Wine is the next sector to be targeted for reform in the CAP with proposals to be unveiled in the next couple of days. Farm Commissioner Mariann Fischer Boel seems to be hoping that a successful wine reform will reinforce her credibility as someone who can bring about meaningful change. But she is well aware of the challenge ahead. She told the informal meeting of farm ministers at the end of May, 'There are so many cultural feelings on wine, I would consider [the reform] is going to be even more difficult than the sugar discussions.'
Whatever shape the reform takes the EU is still going to spend €1.2 billion a year on wine subsidies, but the aim is to spend less of the money on the wine that no one is going to drink and is distilled into industrial alcohol or bioethanol. As wine drinkers, especially those looking for a reasonably priced but drinkable wine, turn to 'new world' wines such as those from Australia and Chile, European wines need to become more competitive. My own consumption pattern is probably not unusual in the UK - Australian or Chilean wines for everyday drinking, and more expensive German, Alsatian or Italian wines for more special occasions.
The EU has been considering four broad options: keeping the status quo, carrying out a fundamental reform, implementing the 2003 CAP changes in the sector, or endorsing a complete deregulation of the market. Because this is the CAP we are talking about, the two more radical options are not really on the table.
The most likely mix is temporarily encouraging wine producers to 'grub up' their vines in return for funding, although such policies have not always been cost effective in the past, and extending the current restrictions on planting rights until 2013. Many of the existing cash subsidies would be cut back and overall EU production would be reduced. This would not be welcome news for traditional wine producing nations like France, Italy and Spain.

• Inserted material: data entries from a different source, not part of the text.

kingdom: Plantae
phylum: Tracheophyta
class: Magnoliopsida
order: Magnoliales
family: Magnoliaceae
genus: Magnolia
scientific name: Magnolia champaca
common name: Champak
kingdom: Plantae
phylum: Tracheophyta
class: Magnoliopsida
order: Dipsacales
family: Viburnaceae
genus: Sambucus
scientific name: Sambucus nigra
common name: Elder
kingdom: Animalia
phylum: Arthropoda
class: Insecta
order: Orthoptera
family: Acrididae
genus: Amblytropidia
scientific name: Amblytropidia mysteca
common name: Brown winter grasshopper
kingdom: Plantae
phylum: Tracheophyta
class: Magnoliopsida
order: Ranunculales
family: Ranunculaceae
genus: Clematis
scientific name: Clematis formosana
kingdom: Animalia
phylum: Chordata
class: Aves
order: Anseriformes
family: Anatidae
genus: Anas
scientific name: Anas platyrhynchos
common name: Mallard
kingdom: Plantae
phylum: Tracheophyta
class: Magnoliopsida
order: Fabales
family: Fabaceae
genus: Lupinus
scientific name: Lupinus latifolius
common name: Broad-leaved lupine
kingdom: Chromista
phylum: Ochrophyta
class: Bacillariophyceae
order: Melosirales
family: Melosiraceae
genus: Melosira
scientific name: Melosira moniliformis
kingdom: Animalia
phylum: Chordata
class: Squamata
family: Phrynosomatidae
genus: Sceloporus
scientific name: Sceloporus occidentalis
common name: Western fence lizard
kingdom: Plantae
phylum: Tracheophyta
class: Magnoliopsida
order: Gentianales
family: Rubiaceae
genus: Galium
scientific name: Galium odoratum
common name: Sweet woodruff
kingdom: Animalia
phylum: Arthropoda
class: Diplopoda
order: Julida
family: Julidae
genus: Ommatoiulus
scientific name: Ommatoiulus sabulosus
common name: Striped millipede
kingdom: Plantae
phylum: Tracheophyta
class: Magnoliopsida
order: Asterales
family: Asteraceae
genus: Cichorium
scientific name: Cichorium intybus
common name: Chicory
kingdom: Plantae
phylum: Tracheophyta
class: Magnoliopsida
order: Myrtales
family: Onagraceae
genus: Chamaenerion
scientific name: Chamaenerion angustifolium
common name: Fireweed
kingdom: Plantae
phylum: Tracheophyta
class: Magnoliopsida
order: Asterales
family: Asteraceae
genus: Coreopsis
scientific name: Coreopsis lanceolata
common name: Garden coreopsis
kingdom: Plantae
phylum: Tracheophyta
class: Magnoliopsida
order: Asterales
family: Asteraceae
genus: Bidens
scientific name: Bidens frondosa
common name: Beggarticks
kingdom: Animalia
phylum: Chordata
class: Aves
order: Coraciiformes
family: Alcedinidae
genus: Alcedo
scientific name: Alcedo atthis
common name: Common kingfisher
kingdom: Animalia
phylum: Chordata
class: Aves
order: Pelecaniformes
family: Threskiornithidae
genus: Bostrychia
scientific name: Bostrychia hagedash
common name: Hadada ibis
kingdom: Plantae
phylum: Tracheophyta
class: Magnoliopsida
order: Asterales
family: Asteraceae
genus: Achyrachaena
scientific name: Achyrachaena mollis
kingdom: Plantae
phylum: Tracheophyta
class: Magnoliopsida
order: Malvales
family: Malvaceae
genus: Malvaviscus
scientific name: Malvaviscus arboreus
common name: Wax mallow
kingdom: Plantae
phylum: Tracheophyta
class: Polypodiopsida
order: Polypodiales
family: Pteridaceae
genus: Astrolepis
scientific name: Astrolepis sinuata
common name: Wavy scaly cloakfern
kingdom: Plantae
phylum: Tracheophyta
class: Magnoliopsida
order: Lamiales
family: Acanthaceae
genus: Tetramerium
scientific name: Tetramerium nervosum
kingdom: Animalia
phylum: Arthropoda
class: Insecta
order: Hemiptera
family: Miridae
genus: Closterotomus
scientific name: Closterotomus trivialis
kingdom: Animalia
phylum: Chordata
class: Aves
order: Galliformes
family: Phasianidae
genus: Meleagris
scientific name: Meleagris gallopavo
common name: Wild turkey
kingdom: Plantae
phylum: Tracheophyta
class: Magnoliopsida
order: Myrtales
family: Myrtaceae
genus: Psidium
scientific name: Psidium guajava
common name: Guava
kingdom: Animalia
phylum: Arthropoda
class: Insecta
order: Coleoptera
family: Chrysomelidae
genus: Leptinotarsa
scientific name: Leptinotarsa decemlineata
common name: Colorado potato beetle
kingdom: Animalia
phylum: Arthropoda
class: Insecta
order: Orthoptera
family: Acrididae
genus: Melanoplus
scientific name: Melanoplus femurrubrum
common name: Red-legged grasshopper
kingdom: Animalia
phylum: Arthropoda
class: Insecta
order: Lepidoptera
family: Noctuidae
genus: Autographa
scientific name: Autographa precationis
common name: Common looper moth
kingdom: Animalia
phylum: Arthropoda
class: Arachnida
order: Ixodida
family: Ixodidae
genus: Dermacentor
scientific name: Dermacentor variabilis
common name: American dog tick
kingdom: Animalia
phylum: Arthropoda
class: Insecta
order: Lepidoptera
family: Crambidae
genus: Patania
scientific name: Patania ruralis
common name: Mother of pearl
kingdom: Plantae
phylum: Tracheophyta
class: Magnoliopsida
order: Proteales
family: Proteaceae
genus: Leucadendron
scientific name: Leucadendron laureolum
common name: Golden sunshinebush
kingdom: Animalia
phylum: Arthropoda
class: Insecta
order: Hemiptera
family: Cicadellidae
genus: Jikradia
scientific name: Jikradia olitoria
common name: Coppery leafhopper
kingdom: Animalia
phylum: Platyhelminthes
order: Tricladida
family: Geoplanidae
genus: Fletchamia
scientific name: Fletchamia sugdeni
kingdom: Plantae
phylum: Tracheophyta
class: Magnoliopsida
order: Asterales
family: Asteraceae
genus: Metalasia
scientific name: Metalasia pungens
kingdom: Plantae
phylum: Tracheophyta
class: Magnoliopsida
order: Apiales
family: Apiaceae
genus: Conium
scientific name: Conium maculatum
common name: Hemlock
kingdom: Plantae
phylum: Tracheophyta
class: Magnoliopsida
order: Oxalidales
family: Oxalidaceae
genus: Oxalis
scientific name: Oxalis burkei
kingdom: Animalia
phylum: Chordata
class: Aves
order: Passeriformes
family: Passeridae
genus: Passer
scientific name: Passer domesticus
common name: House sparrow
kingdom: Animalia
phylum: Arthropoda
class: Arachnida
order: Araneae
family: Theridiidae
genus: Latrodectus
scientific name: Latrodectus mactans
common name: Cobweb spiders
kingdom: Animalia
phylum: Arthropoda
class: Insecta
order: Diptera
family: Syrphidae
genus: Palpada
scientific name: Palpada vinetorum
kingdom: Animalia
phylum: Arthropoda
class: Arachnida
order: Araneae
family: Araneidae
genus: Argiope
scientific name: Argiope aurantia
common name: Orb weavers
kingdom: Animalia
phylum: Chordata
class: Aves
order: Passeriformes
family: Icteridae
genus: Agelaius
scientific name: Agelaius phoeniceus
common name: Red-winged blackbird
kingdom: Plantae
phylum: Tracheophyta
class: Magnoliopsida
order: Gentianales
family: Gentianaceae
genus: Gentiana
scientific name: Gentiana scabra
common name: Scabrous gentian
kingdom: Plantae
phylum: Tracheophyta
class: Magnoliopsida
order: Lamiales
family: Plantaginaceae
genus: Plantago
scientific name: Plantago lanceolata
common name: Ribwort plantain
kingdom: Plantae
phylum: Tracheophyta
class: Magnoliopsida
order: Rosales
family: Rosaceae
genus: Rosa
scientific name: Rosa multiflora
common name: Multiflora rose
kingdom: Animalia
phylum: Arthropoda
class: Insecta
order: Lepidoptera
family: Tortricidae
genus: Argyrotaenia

Incidentally, England does not yet produce enough wine to come within the EU regime but could do in the future if the area occupied by vineyards continues to grow, encouraged by the prospect of global warming. Many of the existing vineyards are boutique wineries, often appealing to a tourist market. English wines can be of good quality, but often cost more than a comparable wine from the continent.
For good reasons, Fischer Boel has particularly targeted crisis distillation. She stated, 'Crisis distillation is becoming a depressingly regular feature of our common organisation for wine. While it offers temporary assistance to producers, it does not deal with the core of the problem - that Europe is producing too much wine for which there is no market.'
The problems the EU faces in this area is shown by the news that French wine growers will receive extra money from their own government to supplement the crisis distillation cash awarded to them recently by the Commission. The EU Wine Management Committee agreed to allow France to convert up to 1.5 million hectolitres of table wine and 1.5 million hl of quality wine into bioethanol. Unpopular French prime minister Dominique de Villepin is calling for 'exceptional national measures' to supplement the Commission's subsidy, a move that is probaby illegal.
I have just got hold of an interesting book on The World's Wine Markets: Globalization at Work edited by Kym Anderson and published by Edward Elgar and I will report any interesting points made when I have read it.